Salatiga, 10 Juni 2026 – Bapemperda DPRD Kota Salatiga terus mematangkan Raperda tentang Tanggung Jawab Sosial dan Lingkungan Badan Usaha (TJLSBU) melalui rapat e-harmonisasi bersama Kementerian Hukum Kantor Wilayah Jawa Tengah.
Rapat yang dilaksanakan secara daring dari Ruang Supporting Unit Lantai 1 DPRD Kota Salatiga tersebut membahas sejumlah aspek penting dalam penyusunan regulasi, terutama terkait materi muatan raperda, teknik penyusunan peraturan perundang-undangan (legal drafting), serta pengaturan Forum TJLSBU sebagai wadah koordinasi pelaksanaan tanggung jawab sosial dan lingkungan badan usaha di Kota Salatiga.
Ketua Bapemperda DPRD Kota Salatiga, Pudjo Suseno, S.E., memimpin jalannya rapat didampingi Wakil Ketua Sularman, A.Md. Turut hadir anggota Bapemperda, yakni H. Basirin, Hj. Riawan Woro Endartiningrum, S.E., M.M., Ari Widiyatmoko, A.Md., Hartoko Budhiono, S.E., dan Ahmad Musadad. Pembahasan juga didampingi tenaga ahli dan pendamping Bapemperda, Heny Setyorini, S.H., M.H., serta Firda Hasina Larasati, S.H.
Dalam forum tersebut, perwakilan Kementerian Hukum Kanwil Jawa Tengah memberikan berbagai masukan untuk memastikan substansi raperda selaras dengan ketentuan peraturan perundang-undangan yang lebih tinggi. Harmonisasi dilakukan guna menghindari tumpang tindih norma, memperkuat kepastian hukum, serta memastikan implementasi perda nantinya dapat berjalan secara efektif.
Salah satu fokus pembahasan adalah pengaturan Forum TJLSBU yang dirancang sebagai sarana komunikasi, koordinasi, dan sinergi antara pemerintah daerah dengan pelaku usaha dalam pelaksanaan program tanggung jawab sosial dan lingkungan di Kota Salatiga.
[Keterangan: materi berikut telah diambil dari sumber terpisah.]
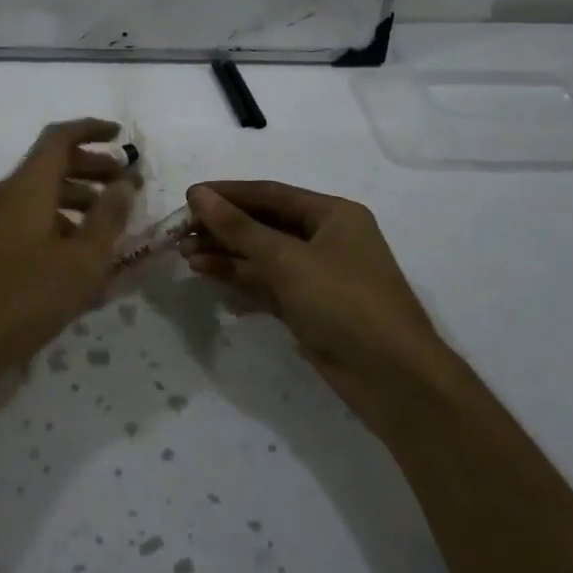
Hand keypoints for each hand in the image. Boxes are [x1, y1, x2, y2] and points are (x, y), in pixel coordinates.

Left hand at [0, 120, 134, 394]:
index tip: (119, 135)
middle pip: (50, 165)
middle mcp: (5, 194)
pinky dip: (56, 222)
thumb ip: (108, 218)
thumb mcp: (81, 261)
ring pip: (38, 194)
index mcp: (27, 186)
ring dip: (76, 199)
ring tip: (107, 225)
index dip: (91, 130)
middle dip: (91, 168)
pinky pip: (26, 218)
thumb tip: (125, 181)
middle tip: (124, 185)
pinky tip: (75, 257)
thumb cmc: (24, 298)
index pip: (59, 138)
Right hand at [182, 181, 447, 392]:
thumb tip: (198, 195)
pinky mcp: (308, 306)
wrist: (393, 378)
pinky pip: (266, 283)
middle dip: (222, 227)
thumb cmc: (345, 303)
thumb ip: (239, 228)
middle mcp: (326, 238)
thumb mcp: (288, 260)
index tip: (188, 197)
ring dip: (225, 253)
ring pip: (262, 255)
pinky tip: (207, 274)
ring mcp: (317, 275)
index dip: (228, 194)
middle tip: (179, 233)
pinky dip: (239, 278)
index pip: (270, 194)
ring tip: (184, 255)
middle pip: (264, 224)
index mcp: (333, 214)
Keberadaan forum tersebut dinilai penting untuk mengoptimalkan kontribusi badan usaha terhadap pembangunan daerah serta peningkatan kesejahteraan masyarakat.
Selain itu, aspek legal drafting juga menjadi perhatian utama dalam rapat harmonisasi. Penyusunan norma, sistematika pasal, serta penggunaan bahasa hukum dibahas secara mendalam agar rancangan peraturan memiliki kejelasan, tidak menimbulkan multitafsir, dan memenuhi kaidah pembentukan peraturan perundang-undangan yang baik.
Ketua Bapemperda Pudjo Suseno menyampaikan bahwa proses harmonisasi merupakan tahapan penting dalam pembentukan perda, khususnya untuk memastikan regulasi yang disusun memiliki kualitas hukum yang baik dan dapat diterapkan secara optimal.
Melalui pembahasan bersama Kemenkum Kanwil Jawa Tengah, Bapemperda DPRD Kota Salatiga berharap Raperda TJLSBU dapat menjadi instrumen hukum yang mampu memperkuat sinergi antara pemerintah daerah Kota Salatiga dengan dunia usaha. Raperda tersebut diharapkan dapat mendorong pelaksanaan tanggung jawab sosial dan lingkungan badan usaha yang lebih terarah, terkoordinasi, dan memberikan manfaat nyata bagi pembangunan Kota Salatiga.